Species of flowering plant

Melaleuca brachyandra, commonly known as prickly bottlebrush or scarlet bottlebrush, is a plant in the myrtle family, Myrtaceae and is endemic to New South Wales, Victoria and South Australia in Australia. (Some Australian state herbaria continue to use the name Callistemon brachyandrus.) It is a shrub or small tree with narrow leaves and showy red and green flowers making it an ideal ornamental plant in temperate areas.

==Description==
Melaleuca brachyandra is a shrub growing to 1.5-8 m tall with hard bark and a rigid habit. Its leaves are arranged alternately and are 18-61 mm long, 0.5-1.7 mm wide, linear in shape, kidney-shaped in cross section and with the end tapering to a sharp point.

The flowers are arranged in spikes on the ends of branches that continue to grow after flowering.
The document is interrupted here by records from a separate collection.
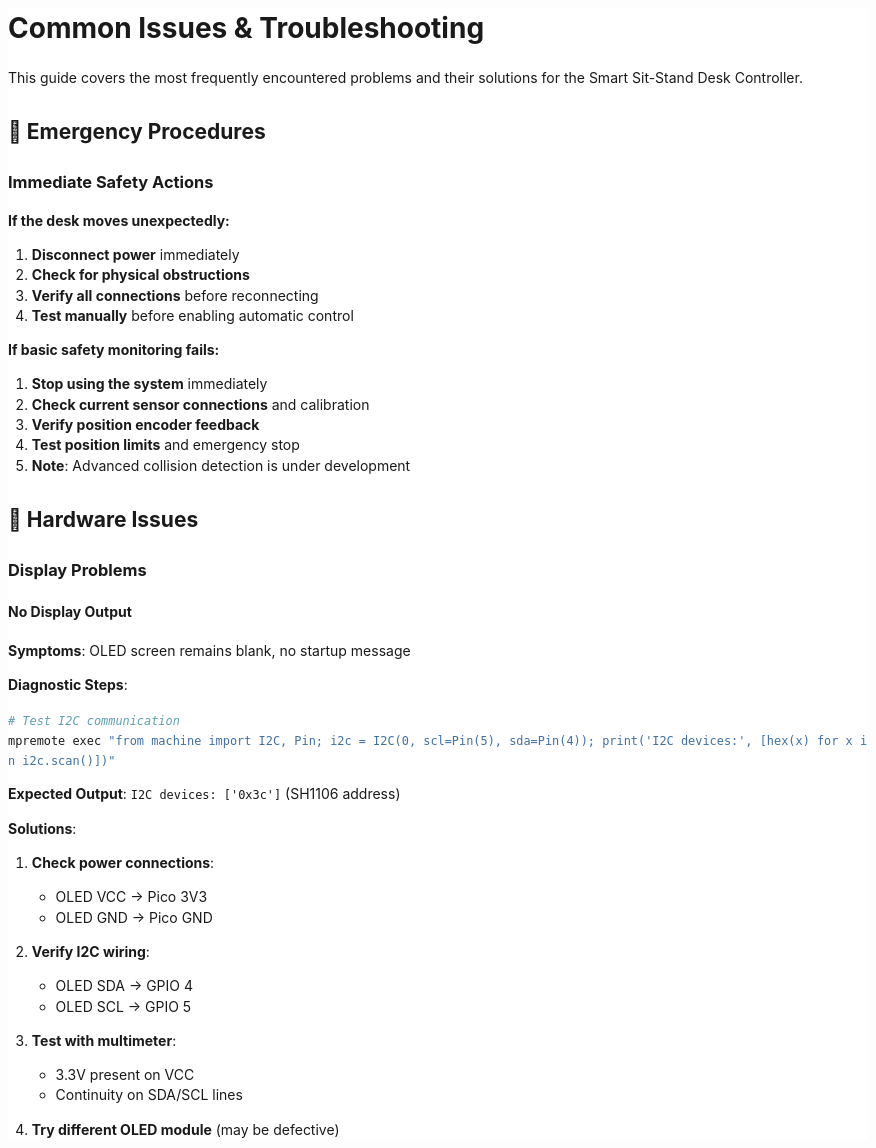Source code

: # Common Issues & Troubleshooting

This guide covers the most frequently encountered problems and their solutions for the Smart Sit-Stand Desk Controller.

## 🚨 Emergency Procedures

### Immediate Safety Actions

**If the desk moves unexpectedly:**
1. **Disconnect power** immediately
2. **Check for physical obstructions**
3. **Verify all connections** before reconnecting
4. **Test manually** before enabling automatic control

**If basic safety monitoring fails:**
1. **Stop using the system** immediately
2. **Check current sensor connections** and calibration
3. **Verify position encoder feedback**
4. **Test position limits** and emergency stop
5. **Note**: Advanced collision detection is under development

## 🔧 Hardware Issues

### Display Problems

#### No Display Output
**Symptoms**: OLED screen remains blank, no startup message

**Diagnostic Steps**:
```bash
# Test I2C communication
mpremote exec "from machine import I2C, Pin; i2c = I2C(0, scl=Pin(5), sda=Pin(4)); print('I2C devices:', [hex(x) for x in i2c.scan()])"
```

**Expected Output**: `I2C devices: ['0x3c']` (SH1106 address)

**Solutions**:
1. **Check power connections**:
   - OLED VCC → Pico 3V3
   - OLED GND → Pico GND
   
2. **Verify I2C wiring**:
   - OLED SDA → GPIO 4
   - OLED SCL → GPIO 5
   
3. **Test with multimeter**:
   - 3.3V present on VCC
   - Continuity on SDA/SCL lines
   
4. **Try different OLED module** (may be defective)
The spikes are up to 35 mm in diameter with 7 to 36 individual flowers. The petals are 2.8-4.9 mm long and fall off as the flower ages. There are 50 to 84 stamens in each flower, with their "stalks" (the filaments) rich crimson and "tips" (the anthers) green. Flowering occurs from September to January and is followed by fruits that are woody capsules, 9-12.4 mm long.

==Taxonomy and naming==
Melaleuca brachyandra was first formally described in 2006 by Lyndley Craven in Novon. It had previously been known as Callistemon brachyandrus since John Lindley described it in 1849 in Journal of the Horticultural Society of London. The specific epithet (brachyandra) is derived from the ancient Greek words brachys (βραχύς), meaning "short" and anēr, genitive andros (ἀνήρ, genitive ἀνδρός), meaning "male", referring to the length of the stamens being shorter than the styles.

Callistemon brachyandrus is regarded as a synonym of Melaleuca brachyandra by Plants of the World Online.

==Distribution and habitat==
Melaleuca brachyandra occurs in scattered inland areas of New South Wales, mostly commonly in the Cobar district. It also occurs in the lower Murray River districts of north-western Victoria and south-eastern South Australia.

==Use in horticulture==
Although it has prickly leaves, the attractive flower spikes of M. brachyandra make it a suitable ornamental for temperate gardens. It is usually more resistant to pests than other species of the former Callistemon. It prefers well-drained soil in a sunny situation.